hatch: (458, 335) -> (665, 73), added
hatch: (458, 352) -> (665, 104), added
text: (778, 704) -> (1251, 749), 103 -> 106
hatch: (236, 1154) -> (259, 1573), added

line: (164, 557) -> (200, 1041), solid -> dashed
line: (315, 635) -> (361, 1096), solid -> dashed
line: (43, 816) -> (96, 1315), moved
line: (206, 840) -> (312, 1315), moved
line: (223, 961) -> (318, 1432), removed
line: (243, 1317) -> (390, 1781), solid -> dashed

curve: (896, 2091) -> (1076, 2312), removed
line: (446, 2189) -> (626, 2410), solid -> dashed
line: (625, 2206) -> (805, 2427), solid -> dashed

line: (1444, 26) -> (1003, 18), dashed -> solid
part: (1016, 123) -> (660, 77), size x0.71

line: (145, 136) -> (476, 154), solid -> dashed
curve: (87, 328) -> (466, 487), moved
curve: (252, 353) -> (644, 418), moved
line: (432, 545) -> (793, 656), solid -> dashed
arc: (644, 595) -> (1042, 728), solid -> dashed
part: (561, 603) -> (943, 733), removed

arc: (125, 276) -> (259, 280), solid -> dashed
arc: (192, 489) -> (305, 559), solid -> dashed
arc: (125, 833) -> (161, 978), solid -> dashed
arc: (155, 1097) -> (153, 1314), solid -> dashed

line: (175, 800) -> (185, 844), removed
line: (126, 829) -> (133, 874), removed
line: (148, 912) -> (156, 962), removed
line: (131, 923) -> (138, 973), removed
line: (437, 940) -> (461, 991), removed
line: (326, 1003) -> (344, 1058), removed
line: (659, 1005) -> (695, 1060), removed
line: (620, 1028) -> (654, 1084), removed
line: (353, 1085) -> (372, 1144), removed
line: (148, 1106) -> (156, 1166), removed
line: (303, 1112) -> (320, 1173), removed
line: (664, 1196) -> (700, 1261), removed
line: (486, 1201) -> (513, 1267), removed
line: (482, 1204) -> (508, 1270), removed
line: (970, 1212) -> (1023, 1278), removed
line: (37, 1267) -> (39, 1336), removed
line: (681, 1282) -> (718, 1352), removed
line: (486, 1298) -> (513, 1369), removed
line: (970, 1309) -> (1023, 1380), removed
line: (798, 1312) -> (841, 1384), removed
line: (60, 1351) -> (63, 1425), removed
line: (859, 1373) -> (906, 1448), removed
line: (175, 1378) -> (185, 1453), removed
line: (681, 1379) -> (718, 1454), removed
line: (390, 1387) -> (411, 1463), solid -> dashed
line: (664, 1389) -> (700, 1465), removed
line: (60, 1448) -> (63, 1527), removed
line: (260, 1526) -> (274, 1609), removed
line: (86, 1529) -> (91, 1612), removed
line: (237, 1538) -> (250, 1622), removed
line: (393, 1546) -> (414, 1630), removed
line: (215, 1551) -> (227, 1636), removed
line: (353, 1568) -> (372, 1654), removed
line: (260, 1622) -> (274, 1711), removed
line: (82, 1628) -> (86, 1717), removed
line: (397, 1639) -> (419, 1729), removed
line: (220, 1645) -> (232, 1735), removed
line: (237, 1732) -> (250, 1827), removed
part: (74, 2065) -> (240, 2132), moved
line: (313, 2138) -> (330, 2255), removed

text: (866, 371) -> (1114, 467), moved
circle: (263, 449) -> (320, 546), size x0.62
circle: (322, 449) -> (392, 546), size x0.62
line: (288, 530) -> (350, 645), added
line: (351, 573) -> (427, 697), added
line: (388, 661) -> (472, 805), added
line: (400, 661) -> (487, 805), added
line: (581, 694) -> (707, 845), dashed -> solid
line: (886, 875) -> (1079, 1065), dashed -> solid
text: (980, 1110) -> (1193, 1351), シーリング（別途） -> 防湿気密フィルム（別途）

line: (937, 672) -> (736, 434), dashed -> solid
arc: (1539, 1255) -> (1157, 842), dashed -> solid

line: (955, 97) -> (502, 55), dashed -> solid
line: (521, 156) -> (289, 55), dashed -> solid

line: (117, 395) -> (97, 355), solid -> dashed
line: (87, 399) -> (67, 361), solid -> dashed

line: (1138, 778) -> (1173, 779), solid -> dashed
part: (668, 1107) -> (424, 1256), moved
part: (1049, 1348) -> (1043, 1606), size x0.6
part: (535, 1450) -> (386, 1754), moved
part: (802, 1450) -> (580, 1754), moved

### REQUIREMENT
Please give an exact copy of the lines above, beginning with the line containing "line: (664, 1196) -> (700, 1261), removed" and running through the line containing "line: (681, 1282) -> (718, 1352), removed", and of no other lines.

### WRITTEN SOLUTION
line: (664, 1196) -> (700, 1261), removed
line: (486, 1201) -> (513, 1267), removed
line: (482, 1204) -> (508, 1270), removed
line: (970, 1212) -> (1023, 1278), removed
line: (37, 1267) -> (39, 1336), removed
line: (681, 1282) -> (718, 1352), removed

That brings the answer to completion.